Tasks:
A. Answer these questions about the post on a generic Beam pipeline:
(i) To which mailing address was it posted, and on what date?
(ii) For how many files and tables will the pipeline be run?
(iii) Where were the complex SQL's written?
B. From the post on a generic Beam pipeline, extract the text from "Posted to user@beam.apache.org" up to and including "files and tables.".

You are viewing a plain text version of this content. The canonical link for it is here.
Posted to user@beam.apache.org by Aniruddh Sharma <as...@gmail.com> on 2020/04/14 01:49:03 UTC

read metadata for a generic pipeline and use metadata in transformations

Hi

I am writing a Generic pipeline which will be executed for 1000's of files and tables. 

many of transformations are based on complex rules. So I took out the complex rules outside dataflow job and calculated it outside DF job and written complex SQL's in a BQ table.

Now i want to read that BQ table, extract metdata from its columns and want to use it in Beam pipeline.

// 1. Read Metadata
        PCollection<TableRow> metaData =
                p.apply(format("Read: %s", metadataTable), BigQueryIO.readTableRowsWithSchema()
                        .from(metadataTable)

Supplied material:
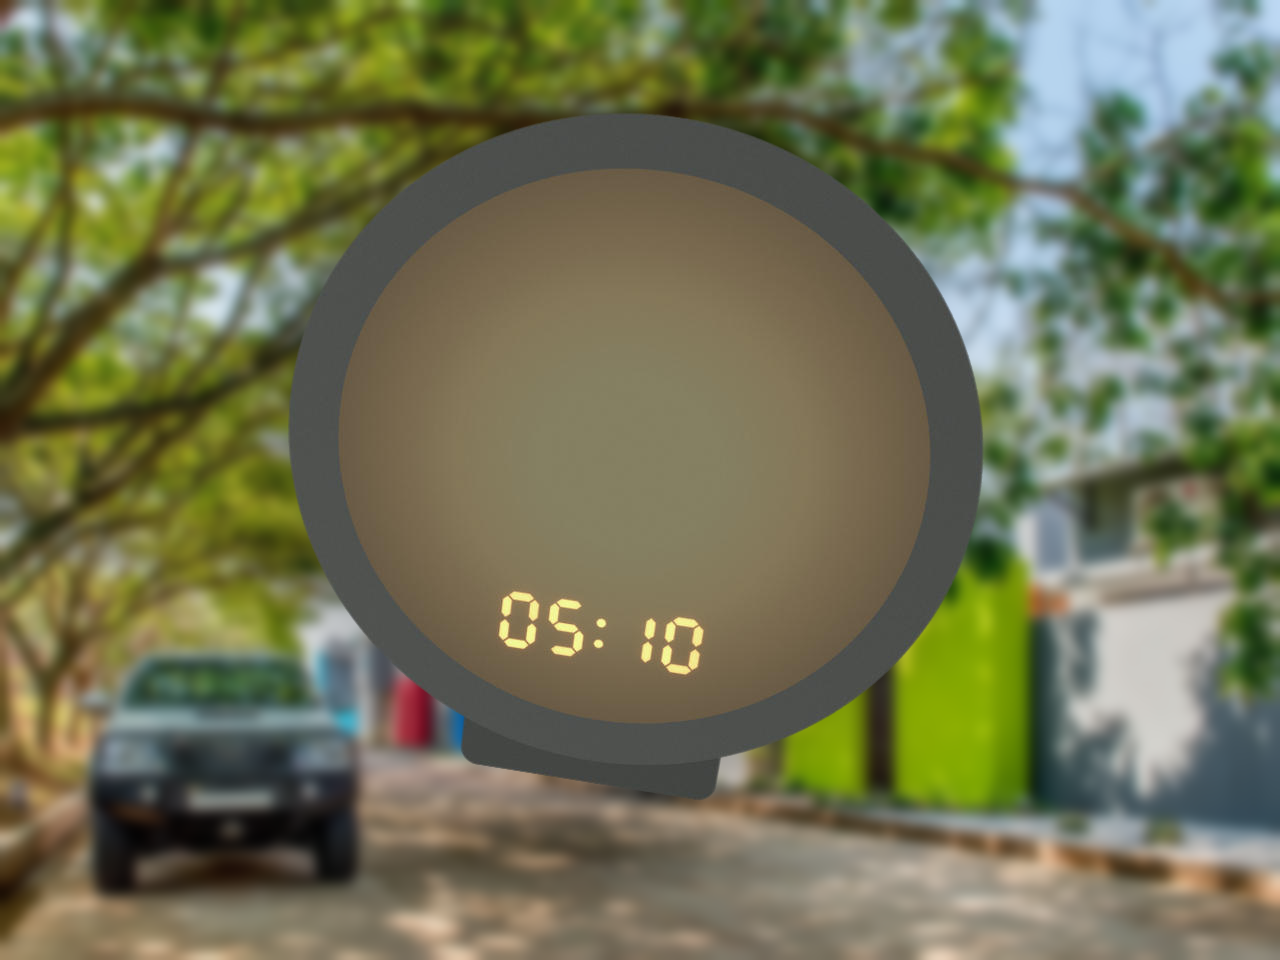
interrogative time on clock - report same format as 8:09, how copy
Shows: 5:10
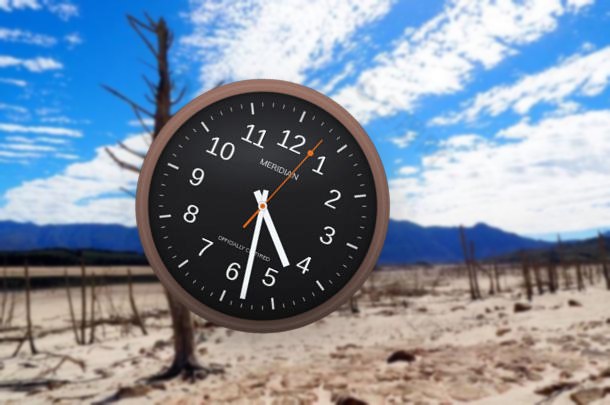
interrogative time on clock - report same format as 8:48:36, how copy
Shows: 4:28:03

Set of answers:
A.
(i) user@beam.apache.org, on 2020/04/14.
(ii) 1000's of files and tables.
(iii) In a BQ table.

B.
Posted to user@beam.apache.org by Aniruddh Sharma <as...@gmail.com> on 2020/04/14 01:49:03 UTC

read metadata for a generic pipeline and use metadata in transformations

Hi

I am writing a Generic pipeline which will be executed for 1000's of files and tables.